Finalement, l'Indominus-Rex passe bien et même le dressage des raptors n'est pas aussi craignos que prévu car leur dangerosité n'est pas oubliée, même si la vraisemblance n'est pas vraiment au rendez-vous. Les clins d’œil au premier opus servent l'histoire et ne se contentent pas d'être là pour le fanservice. Même le T-Rex, bien qu'il faille l'attendre, retrouve un peu de sa splendeur écornée dans le troisième film.

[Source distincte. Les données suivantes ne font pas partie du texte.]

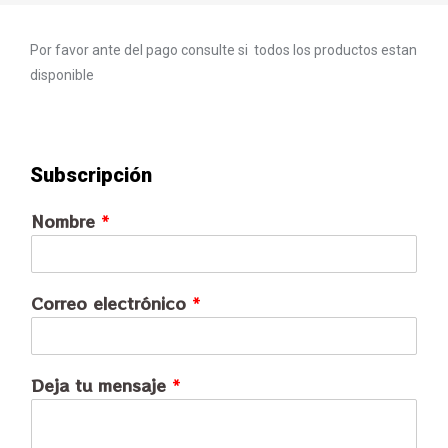
Por favor ante del pago consulte si todos los productos estan
disponible
Subscripción
Nombre
*
Correo electrónico
*
Deja tu mensaje
*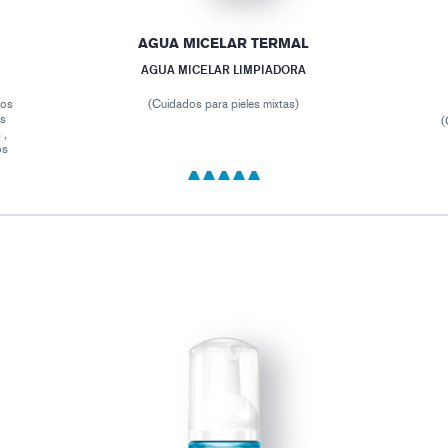
AGUA MICELAR TERMAL
AGUA MICELAR LIMPIADORA
dos
(Cuidados para pieles mixtas)
es
(
 ,
os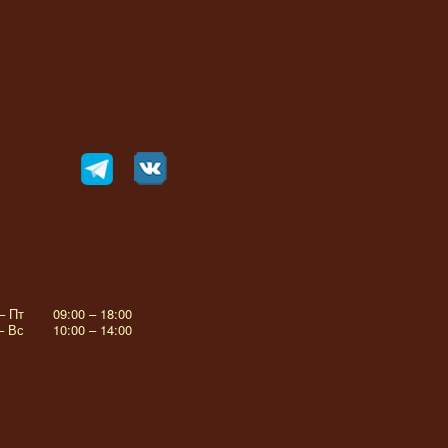
– Пт
09:00 – 18:00
– Вс
10:00 – 14:00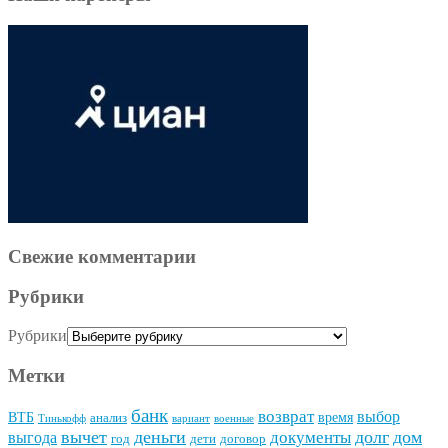
Свежие комментарии
Рубрики
Рубрики
Метки
банк
возврат
выбор
ВТБ
время
анализ
Тинькофф
вариант
военные
вычет
деньги
долг
дом
документы
выгода
год
дети
договор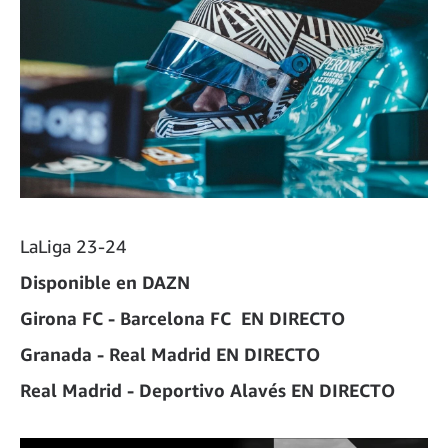
LaLiga 23-24
Disponible en DAZN
Girona FC - Barcelona FC EN DIRECTO
Granada - Real Madrid EN DIRECTO
Real Madrid - Deportivo Alavés EN DIRECTO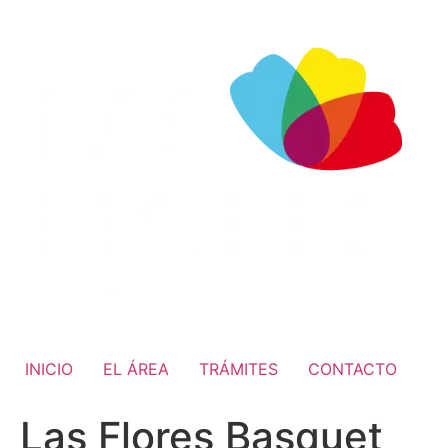
INICIO
EL ÁREA
TRÁMITES
CONTACTO
Las Flores Basquet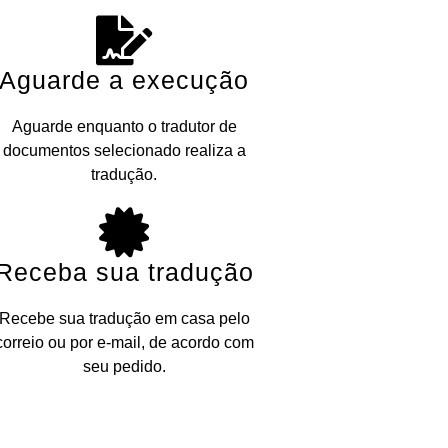
Aguarde a execução
Aguarde enquanto o tradutor de
documentos selecionado realiza a
tradução.
Receba sua tradução
Recebe sua tradução em casa pelo
correio ou por e-mail, de acordo com
seu pedido.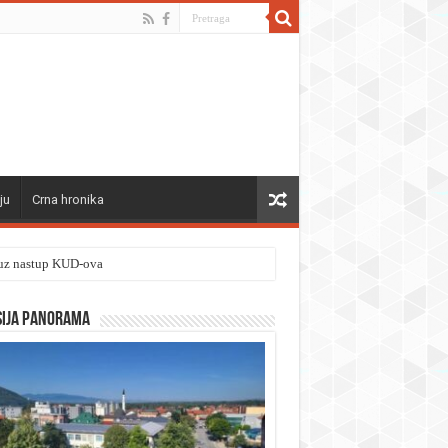
ju
Crna hronika
” uz nastup KUD-ova
sija panorama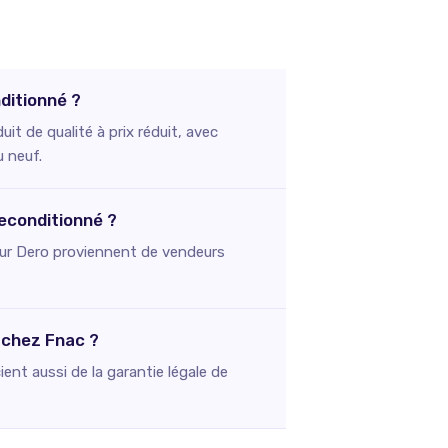
ditionné ?
 de qualité à prix réduit, avec
u neuf.
econditionné ?
s sur Dero proviennent de vendeurs
 chez Fnac ?
ent aussi de la garantie légale de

Dommage que le climax soit gâché in fine par des échanges de regards langoureux assez ridicules, je ne dirais pas entre qui mais seulement que quitte à montrer la nature reprendre ses droits autant aller jusqu'au bout plutôt que faire dans la niaiserie. De même, on peut regretter que le fait d'avoir un parc ouvert avec des milliers de visiteurs ne soit pas davantage exploité, film tout public oblige, même si on sent que le réalisateur a dû tenter d'aller au maximum des limites imposées. Même le côté méta facile (on ne peut plus jouer sur l'effet de découverte, le public est blasé dans on doit faire dans la surenchère au risque de tomber dans le n'importe quoi) n'est pas indigeste.
Jurassic World est un blockbuster estival tout ce qu'il y a de plus classique. Peut-être impressionnera-t-il une gamine de dix ans comme j'ai été impressionnée par
Jurassic Park il y a plus de vingt ans. Malheureusement pour moi, l'expérience
Jurassic Park ne se reproduira sans doute plus.